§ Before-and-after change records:
--
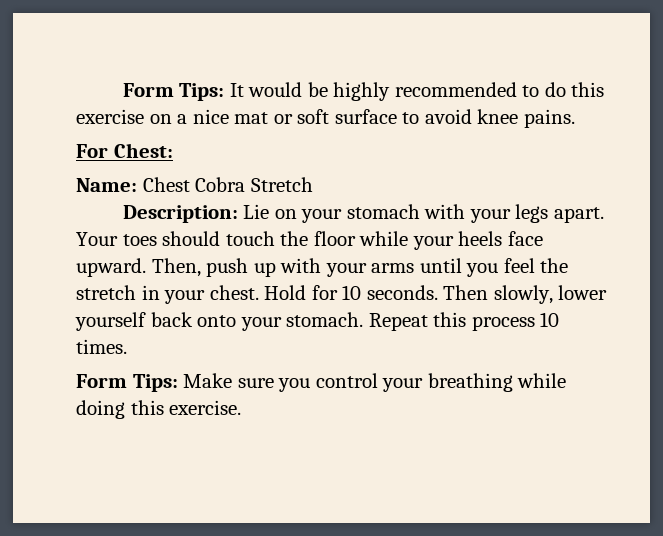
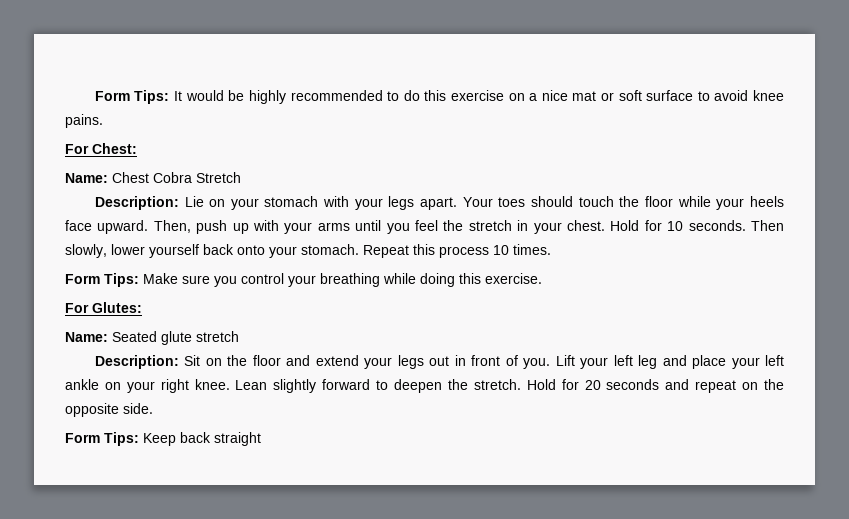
(242, 407) none -> [65,302,142,313] [65,331,239,345] [94,355,785,369] [65,379,785,393] [65,403,153,417] [65,432,261,446] // For Glutes: // Name: Seated glute stretch // Description: Sit on the floor and extend your legs out in front of you. Lift your left leg and place your left ankle on your right knee. Lean slightly forward to deepen the stretch. Hold for 20 seconds and repeat on the opposite side. // Form Tips: Keep back straight

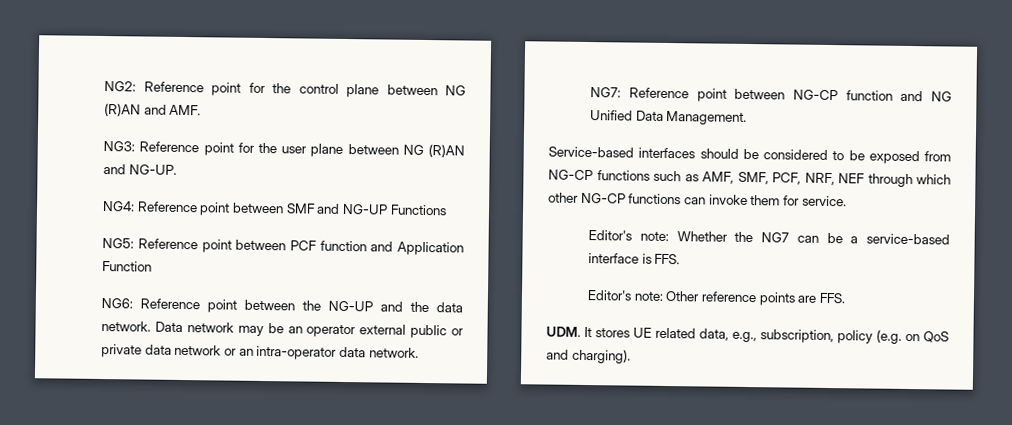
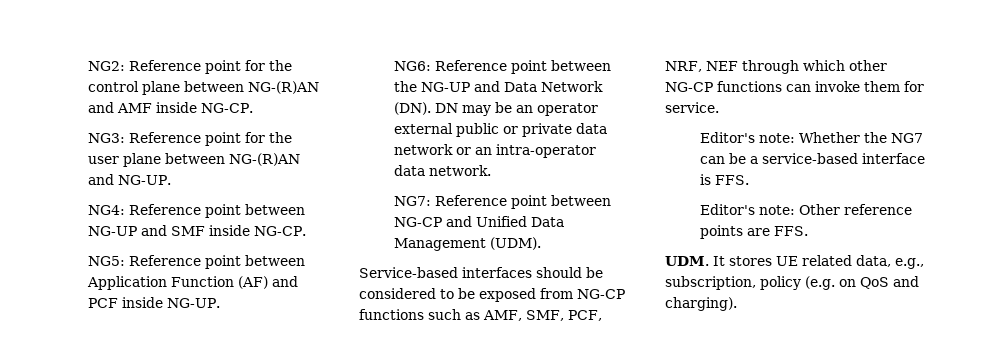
[445,85,466,96] [104,103,202,117] NG (R)AN and AMF. -> [248,81,320,94] [88,102,254,113] NG-(R)AN and AMF inside NG-CP.
[402,144,466,158] NG (R)AN -> [229,153,301,166] NG-(R)AN
[285,203,447,216] SMF and NG-UP Functions -> [88,225,307,236] NG-UP and SMF inside NG-CP.
[289,240,394,252] PCF function and -> (306, 260) none
(153, 266) none -> [238,276,299,289] [88,297,221,308] (AF) and PCF inside NG-UP.
[410,301,463,313] [101,320,234,333] the data network. Data network -> [504,81,604,92] [394,102,459,115] Data Network (DN). DN
[845,90,952,102] [590,110,748,125] function and NG Unified Data Management. -> [446,216,565,227] [394,237,542,251] and Unified Data Management (UDM).

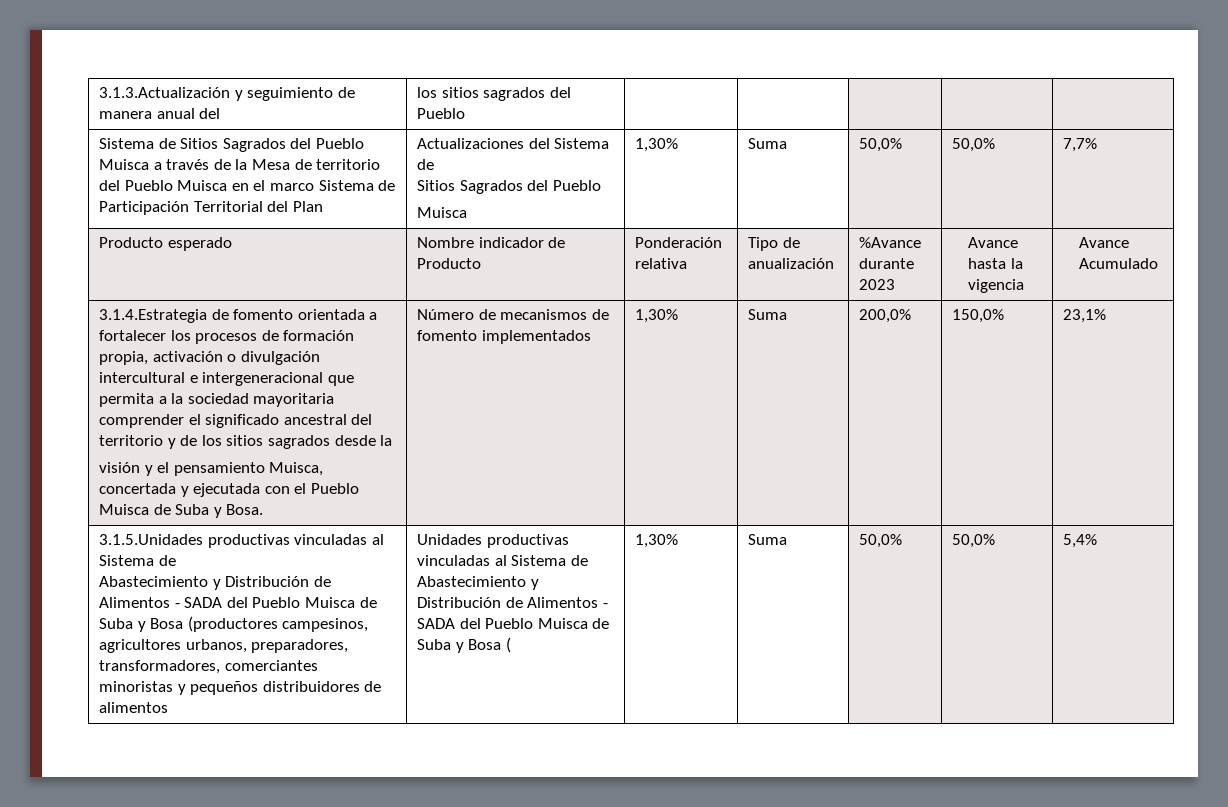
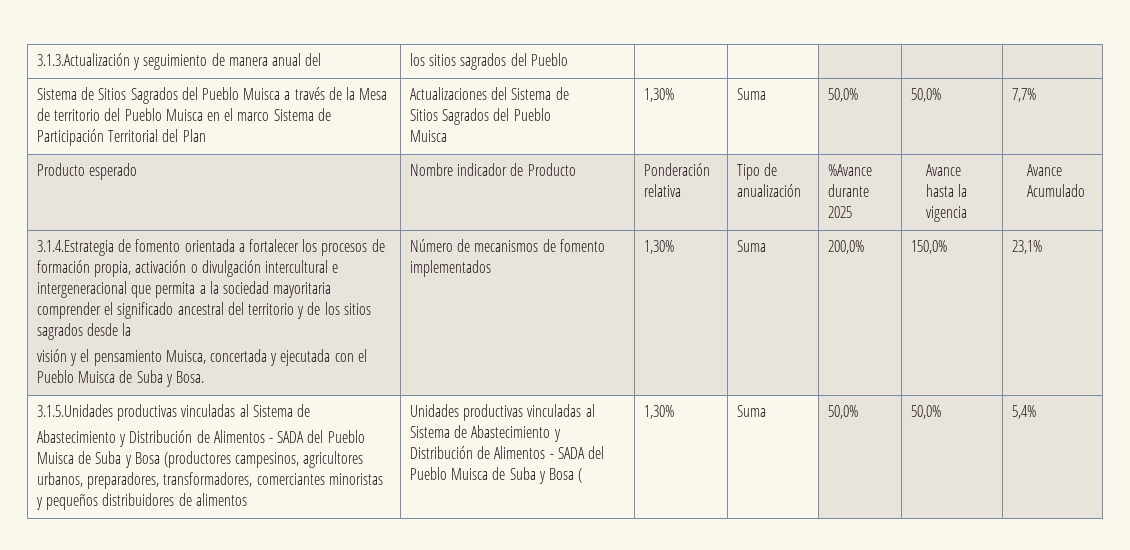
[859,279,896,290] 2023 -> [828,206,853,218] 2025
--
§ WHAT TO WORK ON: Copy all records exactly, no images.

§ OUTPUT OF THE EXERCISE:
(242, 407) none -> [65,302,142,313] [65,331,239,345] [94,355,785,369] [65,379,785,393] [65,403,153,417] [65,432,261,446] // For Glutes: // Name: Seated glute stretch // Description: Sit on the floor and extend your legs out in front of you. Lift your left leg and place your left ankle on your right knee. Lean slightly forward to deepen the stretch. Hold for 20 seconds and repeat on the opposite side. // Form Tips: Keep back straight

[445,85,466,96] [104,103,202,117] NG (R)AN and AMF. -> [248,81,320,94] [88,102,254,113] NG-(R)AN and AMF inside NG-CP.
[402,144,466,158] NG (R)AN -> [229,153,301,166] NG-(R)AN
[285,203,447,216] SMF and NG-UP Functions -> [88,225,307,236] NG-UP and SMF inside NG-CP.
[289,240,394,252] PCF function and -> (306, 260) none
(153, 266) none -> [238,276,299,289] [88,297,221,308] (AF) and PCF inside NG-UP.
[410,301,463,313] [101,320,234,333] the data network. Data network -> [504,81,604,92] [394,102,459,115] Data Network (DN). DN
[845,90,952,102] [590,110,748,125] function and NG Unified Data Management. -> [446,216,565,227] [394,237,542,251] and Unified Data Management (UDM).

[859,279,896,290] 2023 -> [828,206,853,218] 2025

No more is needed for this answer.